If you would have asked me a year ago if I would go abroad for 5 months my answer would have been no. If you would have asked me before I left if I was ready, my answer would also have been no. I was scared of the distance. I was scared of leaving my life behind for a few months, my friends, my family, my dog. I thought five months was too long. I was scared I would be homesick. I knew things wouldn't be exactly the same when I came back. Despite all these doubts, I took the leap.
I remember being miserable at first. I called my best friend every day for a week wanting to come home. I wasn't ready for the changes that I was about to go through. Don't get me wrong, I was blessed to have this opportunity and beyond grateful. However, getting adjusted wasn't the easiest.
Then everything changed; I took my first trip. When I started traveling, I realized how small my problems were compared to the amazing things this world has to offer. I dropped the unnecessary problems in my head and traded it in for a more worldly point of view. I realize change is good. Growth is good. We grow out of old versions of ourselves to meet new versions. We level up in ways we'd never imagine.

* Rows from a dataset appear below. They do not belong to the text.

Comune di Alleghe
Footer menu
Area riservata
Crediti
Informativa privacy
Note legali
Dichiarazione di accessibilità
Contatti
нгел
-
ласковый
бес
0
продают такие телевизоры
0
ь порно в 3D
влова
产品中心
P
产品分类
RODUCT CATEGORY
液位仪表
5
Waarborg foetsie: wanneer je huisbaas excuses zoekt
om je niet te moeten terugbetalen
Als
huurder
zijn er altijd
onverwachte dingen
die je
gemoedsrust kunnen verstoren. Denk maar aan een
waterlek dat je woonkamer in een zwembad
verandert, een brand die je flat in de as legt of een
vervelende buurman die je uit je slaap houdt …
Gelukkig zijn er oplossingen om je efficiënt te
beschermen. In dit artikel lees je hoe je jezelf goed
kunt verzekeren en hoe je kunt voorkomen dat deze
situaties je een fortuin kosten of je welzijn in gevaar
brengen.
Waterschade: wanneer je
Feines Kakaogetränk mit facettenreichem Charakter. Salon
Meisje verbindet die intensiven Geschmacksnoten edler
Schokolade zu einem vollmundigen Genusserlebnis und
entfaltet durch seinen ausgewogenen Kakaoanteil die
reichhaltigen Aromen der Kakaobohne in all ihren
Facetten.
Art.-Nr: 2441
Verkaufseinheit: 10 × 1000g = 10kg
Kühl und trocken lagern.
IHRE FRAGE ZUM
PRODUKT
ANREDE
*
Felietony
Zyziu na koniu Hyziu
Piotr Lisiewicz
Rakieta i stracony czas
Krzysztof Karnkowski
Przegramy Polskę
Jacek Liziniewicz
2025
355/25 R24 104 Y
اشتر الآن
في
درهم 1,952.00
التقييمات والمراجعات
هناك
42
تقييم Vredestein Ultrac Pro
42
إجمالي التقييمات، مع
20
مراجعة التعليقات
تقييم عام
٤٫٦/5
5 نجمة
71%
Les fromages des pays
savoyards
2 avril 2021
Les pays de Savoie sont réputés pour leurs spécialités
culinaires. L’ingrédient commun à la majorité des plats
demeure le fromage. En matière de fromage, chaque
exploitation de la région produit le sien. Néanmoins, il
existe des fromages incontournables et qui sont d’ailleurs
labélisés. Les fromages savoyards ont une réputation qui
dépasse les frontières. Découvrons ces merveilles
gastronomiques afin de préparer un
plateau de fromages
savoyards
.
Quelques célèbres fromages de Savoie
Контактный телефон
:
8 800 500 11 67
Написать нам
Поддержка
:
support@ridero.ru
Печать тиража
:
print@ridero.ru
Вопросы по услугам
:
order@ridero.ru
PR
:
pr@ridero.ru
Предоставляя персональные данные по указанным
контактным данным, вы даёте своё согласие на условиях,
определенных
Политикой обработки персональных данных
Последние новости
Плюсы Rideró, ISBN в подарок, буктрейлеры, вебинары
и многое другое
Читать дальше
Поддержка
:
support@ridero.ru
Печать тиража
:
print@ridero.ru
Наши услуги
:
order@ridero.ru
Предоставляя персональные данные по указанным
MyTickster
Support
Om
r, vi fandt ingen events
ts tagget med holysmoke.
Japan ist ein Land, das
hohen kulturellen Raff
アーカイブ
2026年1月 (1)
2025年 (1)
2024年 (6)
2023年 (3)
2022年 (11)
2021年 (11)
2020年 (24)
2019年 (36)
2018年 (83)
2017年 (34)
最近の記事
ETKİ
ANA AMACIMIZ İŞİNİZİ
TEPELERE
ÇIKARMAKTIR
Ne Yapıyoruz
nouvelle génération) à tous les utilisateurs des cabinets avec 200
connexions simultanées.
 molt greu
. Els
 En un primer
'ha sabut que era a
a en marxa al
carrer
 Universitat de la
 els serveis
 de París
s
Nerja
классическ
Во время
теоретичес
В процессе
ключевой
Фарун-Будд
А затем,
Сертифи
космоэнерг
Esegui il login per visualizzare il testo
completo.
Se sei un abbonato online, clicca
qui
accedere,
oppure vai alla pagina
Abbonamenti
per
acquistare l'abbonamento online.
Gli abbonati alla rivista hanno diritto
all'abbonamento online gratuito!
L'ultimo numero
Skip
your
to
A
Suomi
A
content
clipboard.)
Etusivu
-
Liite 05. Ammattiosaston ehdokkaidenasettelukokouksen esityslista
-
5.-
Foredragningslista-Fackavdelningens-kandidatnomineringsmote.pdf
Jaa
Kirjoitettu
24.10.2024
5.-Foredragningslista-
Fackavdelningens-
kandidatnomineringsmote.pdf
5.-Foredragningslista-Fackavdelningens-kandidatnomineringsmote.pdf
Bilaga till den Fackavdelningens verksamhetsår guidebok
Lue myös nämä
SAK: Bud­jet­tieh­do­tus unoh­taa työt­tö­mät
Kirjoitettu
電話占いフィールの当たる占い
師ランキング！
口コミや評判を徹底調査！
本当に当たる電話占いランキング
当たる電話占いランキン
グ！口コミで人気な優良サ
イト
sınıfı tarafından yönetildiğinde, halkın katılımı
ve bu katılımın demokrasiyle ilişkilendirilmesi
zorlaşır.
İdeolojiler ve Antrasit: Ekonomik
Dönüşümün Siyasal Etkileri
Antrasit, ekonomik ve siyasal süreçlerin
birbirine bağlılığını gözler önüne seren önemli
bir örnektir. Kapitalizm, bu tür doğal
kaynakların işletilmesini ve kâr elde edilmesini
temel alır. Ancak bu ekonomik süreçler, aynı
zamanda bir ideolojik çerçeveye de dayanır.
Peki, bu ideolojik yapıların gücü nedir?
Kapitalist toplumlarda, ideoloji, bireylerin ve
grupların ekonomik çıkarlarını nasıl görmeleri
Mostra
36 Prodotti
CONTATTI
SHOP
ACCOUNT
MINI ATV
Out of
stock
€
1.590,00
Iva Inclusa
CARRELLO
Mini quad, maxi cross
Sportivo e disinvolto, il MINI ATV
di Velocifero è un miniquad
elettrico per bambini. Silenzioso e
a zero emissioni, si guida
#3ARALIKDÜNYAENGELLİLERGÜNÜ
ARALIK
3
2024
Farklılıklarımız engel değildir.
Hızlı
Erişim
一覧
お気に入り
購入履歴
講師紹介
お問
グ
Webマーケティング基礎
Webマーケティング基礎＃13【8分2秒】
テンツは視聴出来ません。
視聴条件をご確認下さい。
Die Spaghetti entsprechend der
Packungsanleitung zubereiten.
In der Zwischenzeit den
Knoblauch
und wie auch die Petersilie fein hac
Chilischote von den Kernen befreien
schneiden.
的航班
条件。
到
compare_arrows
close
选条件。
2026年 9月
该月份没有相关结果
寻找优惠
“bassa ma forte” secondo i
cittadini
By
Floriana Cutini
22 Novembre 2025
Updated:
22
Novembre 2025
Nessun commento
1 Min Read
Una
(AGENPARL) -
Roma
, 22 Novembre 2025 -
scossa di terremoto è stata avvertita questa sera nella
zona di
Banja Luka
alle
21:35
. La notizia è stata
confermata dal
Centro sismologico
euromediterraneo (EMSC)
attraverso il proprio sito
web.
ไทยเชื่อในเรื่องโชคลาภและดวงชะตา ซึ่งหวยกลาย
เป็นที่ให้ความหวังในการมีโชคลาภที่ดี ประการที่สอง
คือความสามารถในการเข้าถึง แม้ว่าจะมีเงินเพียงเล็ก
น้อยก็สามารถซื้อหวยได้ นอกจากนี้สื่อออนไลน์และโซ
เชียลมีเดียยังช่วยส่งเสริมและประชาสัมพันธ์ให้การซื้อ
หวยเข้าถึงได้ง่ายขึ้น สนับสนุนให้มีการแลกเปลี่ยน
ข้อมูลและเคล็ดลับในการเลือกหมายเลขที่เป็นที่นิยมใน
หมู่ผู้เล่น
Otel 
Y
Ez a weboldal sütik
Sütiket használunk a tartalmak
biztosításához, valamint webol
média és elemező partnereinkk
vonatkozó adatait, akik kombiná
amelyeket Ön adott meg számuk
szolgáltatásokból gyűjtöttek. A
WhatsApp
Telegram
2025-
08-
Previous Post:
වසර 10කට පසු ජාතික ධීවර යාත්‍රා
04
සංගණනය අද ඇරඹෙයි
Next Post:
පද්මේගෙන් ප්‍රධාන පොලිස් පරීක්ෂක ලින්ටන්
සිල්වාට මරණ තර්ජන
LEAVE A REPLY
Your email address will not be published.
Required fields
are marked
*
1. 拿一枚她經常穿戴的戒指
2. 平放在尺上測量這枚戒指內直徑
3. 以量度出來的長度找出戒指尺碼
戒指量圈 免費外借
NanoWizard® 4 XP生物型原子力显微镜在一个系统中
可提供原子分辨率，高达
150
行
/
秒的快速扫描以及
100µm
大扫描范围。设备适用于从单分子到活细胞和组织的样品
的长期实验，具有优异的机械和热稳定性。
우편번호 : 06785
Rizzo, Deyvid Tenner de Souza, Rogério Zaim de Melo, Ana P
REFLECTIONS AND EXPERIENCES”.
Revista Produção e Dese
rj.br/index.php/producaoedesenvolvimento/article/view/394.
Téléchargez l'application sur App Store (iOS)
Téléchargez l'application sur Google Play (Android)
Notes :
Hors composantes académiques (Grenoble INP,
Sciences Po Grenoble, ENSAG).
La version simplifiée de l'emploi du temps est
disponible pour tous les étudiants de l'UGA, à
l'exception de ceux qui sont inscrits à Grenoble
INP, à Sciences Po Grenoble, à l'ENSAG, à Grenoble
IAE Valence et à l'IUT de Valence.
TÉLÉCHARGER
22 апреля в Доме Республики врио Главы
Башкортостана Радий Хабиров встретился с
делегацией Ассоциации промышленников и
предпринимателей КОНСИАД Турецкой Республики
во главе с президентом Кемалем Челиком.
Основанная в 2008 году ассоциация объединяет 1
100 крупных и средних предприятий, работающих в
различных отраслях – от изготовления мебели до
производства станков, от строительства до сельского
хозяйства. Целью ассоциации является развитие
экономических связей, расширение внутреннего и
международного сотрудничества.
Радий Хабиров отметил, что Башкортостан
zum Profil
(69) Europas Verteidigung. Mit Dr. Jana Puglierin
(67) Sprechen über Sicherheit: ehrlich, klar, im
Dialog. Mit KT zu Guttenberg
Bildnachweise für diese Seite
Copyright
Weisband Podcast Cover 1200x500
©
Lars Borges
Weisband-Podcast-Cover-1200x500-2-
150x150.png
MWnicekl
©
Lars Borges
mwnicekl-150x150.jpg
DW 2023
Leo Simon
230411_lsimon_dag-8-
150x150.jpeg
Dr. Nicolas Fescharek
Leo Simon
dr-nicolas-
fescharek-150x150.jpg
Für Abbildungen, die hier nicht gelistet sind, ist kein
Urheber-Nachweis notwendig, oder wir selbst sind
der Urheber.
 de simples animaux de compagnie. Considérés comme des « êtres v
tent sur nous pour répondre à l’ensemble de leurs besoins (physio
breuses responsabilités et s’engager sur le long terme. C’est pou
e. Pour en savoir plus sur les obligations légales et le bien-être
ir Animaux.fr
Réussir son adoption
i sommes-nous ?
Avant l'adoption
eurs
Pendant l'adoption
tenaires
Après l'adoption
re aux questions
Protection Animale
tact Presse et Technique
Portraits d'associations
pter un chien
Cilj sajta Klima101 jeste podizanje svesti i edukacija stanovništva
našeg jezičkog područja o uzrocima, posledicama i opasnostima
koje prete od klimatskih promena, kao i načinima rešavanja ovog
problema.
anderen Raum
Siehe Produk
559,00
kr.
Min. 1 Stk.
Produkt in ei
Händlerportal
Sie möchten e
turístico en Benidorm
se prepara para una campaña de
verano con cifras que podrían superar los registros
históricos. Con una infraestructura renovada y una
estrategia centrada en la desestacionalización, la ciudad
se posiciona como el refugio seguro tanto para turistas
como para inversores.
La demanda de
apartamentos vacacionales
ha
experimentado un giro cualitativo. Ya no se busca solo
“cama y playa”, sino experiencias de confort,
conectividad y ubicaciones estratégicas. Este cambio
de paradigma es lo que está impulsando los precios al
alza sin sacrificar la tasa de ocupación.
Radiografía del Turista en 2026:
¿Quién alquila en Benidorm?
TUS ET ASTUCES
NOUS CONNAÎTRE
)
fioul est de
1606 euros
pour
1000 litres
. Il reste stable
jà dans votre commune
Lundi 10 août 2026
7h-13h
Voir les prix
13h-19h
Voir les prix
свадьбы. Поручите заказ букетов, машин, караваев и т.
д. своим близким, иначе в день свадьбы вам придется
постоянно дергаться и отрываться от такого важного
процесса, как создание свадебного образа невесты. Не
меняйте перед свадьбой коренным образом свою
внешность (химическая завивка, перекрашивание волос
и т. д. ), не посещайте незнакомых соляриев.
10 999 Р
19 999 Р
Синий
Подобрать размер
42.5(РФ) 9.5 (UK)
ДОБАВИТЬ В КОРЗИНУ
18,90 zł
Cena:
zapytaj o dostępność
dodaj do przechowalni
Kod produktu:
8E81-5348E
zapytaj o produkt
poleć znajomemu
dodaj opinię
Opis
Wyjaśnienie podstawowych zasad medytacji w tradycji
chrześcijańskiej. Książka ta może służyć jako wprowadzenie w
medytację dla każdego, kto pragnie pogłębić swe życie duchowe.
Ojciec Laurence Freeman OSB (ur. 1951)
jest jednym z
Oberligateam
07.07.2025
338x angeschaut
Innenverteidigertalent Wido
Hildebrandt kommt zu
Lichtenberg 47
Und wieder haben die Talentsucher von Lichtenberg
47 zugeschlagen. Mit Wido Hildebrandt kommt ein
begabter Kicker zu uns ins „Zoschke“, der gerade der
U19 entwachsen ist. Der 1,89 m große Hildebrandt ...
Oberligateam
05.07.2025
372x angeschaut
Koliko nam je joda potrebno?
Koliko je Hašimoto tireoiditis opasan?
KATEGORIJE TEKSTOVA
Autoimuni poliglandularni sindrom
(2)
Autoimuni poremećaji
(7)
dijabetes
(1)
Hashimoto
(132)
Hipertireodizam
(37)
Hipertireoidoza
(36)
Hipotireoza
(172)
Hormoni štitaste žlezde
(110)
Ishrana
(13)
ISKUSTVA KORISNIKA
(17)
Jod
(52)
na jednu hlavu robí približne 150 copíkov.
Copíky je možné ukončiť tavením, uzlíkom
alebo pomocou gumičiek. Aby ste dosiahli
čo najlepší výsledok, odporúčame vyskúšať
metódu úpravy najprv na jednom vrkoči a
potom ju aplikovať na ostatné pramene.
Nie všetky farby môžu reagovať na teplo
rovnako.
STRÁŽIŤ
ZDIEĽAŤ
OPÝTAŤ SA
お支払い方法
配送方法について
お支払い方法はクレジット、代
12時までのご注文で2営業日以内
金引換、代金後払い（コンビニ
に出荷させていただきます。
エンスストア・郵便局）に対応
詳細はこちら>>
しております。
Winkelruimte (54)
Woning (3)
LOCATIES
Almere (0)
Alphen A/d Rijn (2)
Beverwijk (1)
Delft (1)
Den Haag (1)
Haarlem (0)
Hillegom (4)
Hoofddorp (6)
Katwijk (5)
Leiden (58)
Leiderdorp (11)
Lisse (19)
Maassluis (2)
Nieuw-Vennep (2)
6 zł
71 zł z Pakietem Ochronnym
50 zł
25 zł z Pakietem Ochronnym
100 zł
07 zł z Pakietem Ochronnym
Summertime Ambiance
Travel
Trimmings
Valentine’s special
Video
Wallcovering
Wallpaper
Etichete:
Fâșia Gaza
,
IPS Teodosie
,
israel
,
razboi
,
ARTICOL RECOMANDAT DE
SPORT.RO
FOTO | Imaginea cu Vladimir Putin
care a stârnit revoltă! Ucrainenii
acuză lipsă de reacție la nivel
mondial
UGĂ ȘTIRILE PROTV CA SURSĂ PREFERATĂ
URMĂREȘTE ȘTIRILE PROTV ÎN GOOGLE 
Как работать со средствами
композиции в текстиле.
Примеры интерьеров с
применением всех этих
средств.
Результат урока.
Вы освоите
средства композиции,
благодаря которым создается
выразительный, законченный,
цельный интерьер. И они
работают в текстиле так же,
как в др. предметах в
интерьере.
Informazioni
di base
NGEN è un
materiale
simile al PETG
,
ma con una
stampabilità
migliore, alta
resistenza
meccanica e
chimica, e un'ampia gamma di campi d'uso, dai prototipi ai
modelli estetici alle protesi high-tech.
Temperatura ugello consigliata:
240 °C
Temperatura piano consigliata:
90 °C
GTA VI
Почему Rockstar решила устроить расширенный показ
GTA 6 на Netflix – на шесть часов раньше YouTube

Little did I know, time truly flies. I am more myself now than ever before. I can chalk that up to much time alone and many places around the world. I am always facing challenges and new opportunities to grow. If I could go back and tell myself what I know now, I'd say go for it! You'll never know if you never try. Maybe you'll find yourself along the way.
I am thankful for the person I am today. I was given the opportunity to love myself and love the world that we are so blessed to live in. You can truly find your place in this world once you get out of the world in your head.
If you would tell me I've changed, I'd say you're right. So if you met me 5 months ago, let me reintroduce myself.